It was only a matter of time before someone would get fired over Pokémon Go, the new mobile game that’s sweeping the world. Call me a sadist, but I’ve been eagerly awaiting stories to roll in for the sole purpose of reporting them in HRSBT. While this one particular employee wasn’t fired over the game itself, he did land in some pretty hot water over social media posts regarding the “availability” of the game in Singapore.
According to Mashable.com, an Australian working in Singapore—as the vice president of digital marketing for 99.co—is on blast over some comments he made on Facebook. The man’s social media posts can be found here, but the choice words are better left unrepeated. The general gist is the man called Singapore names because the country didn’t have the Pokémon Go app available yet, while it was already available in the United States and Australia.
Upset over the man’s comments—and in true social media fashion—Facebook users started a witch hunt and discovered where the man was employed. Facebook users then proceeded to bash the company; leaving messages regarding its employment practices and threatening boycotts of the company. 99.co’s CEO, Darius Cheung, responded to the complaints on the company’s blog, saying:
“an SEO specialist, started consulting with us last monday, he has been a consultant with us for about a week when this incident happened … We are a proud Singaporean company and we do not condone such language or behaviour, we have terminated his engagement with us immediately, as soon as the incident came to our attention”
The man reached out to Mashable with a statement: “It was a d*ck move on my behalf and a very big error in judgement to negatively label an entire country over Pokémon. It was very wrong of me to rage like that.” He continued by saying, “However in my defense, I was racially vilified for not being a ‘white’ Australian. It was disappointing the lengths Singaporeans went at to attack me and deny any chance of making amends for my actions.” Mashable asked the man if he had any intentions of getting his job back, but the man replied that he had parted ways with 99.co and would appreciate it if everyone could stop their witch hunt and leave the company alone, adding “bombarding them with threats isn’t helping.”

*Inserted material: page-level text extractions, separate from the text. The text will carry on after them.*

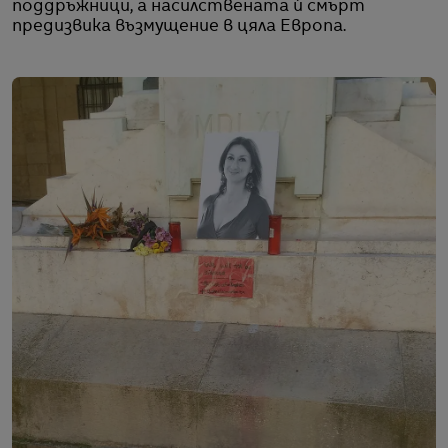
поддръжници, а насилствената ѝ смърт
предизвика възмущение в цяла Европа.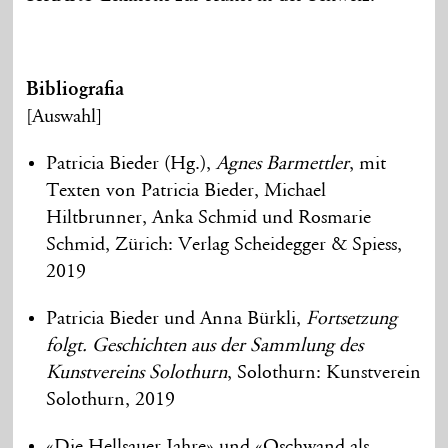
Bibliografia
[Auswahl]
Patricia Bieder (Hg.),
Agnes Barmettler
, mit
Texten von Patricia Bieder, Michael
Hiltbrunner, Anka Schmid und Rosmarie
Schmid, Zürich: Verlag Scheidegger & Spiess,
2019
Patricia Bieder und Anna Bürkli,
Fortsetzung
folgt. Geschichten aus der Sammlung des
Kunstvereins Solothurn
, Solothurn: Kunstverein
Solothurn, 2019
«Die Hellsauer Jahre» und «Oschwand als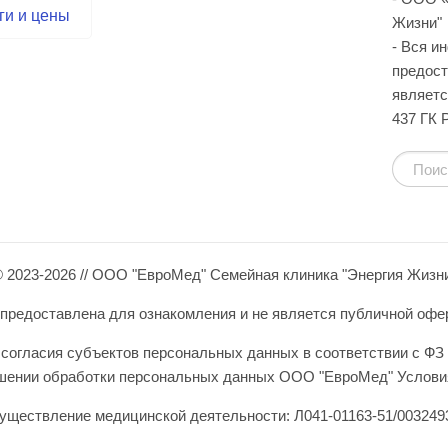
ги и цены
Жизни"
- Вся и
предост
являетс
437 ГК 
 2023-2026 // ООО "ЕвроМед" Семейная клиника "Энергия Жизн
редоставлена для ознакомления и не является публичной оферто
согласия субъектов персональных данных в соответствии с ФЗ 
ошении обработки персональных данных ООО "ЕвроМед" Условия
уществление медицинской деятельности: Л041-01163-51/0032493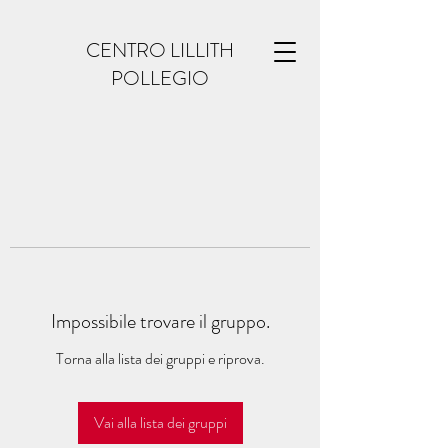
CENTRO LILLITH
POLLEGIO
Impossibile trovare il gruppo.
Torna alla lista dei gruppi e riprova.
Vai alla lista dei gruppi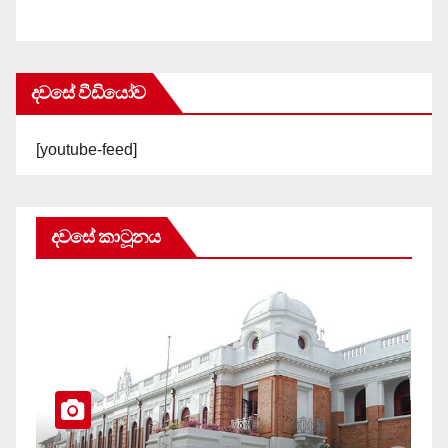
දවසේ වීඩියෝව
[youtube-feed]
දවසේ කාටූනය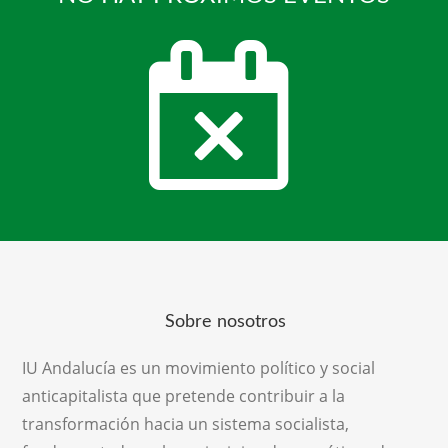
Sobre nosotros
IU Andalucía es un movimiento político y social
anticapitalista que pretende contribuir a la
transformación hacia un sistema socialista,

Pokémon Go doesn’t seem like it’s going away anytime soon, so employers best beware and review policies related to attendance and smartphone usage. Philippe Weiss, a Chicago-based lawyer and managing director of Seyfarth Shaw at Work, offers this tip to employers: “use the power of your policies—remind everyone at work about your electronic device policy and ask that smart phones be turned off at all meetings. Don’t cede your power to the Pokémon.” In this instance, a review of your social media policies may be of importance as well!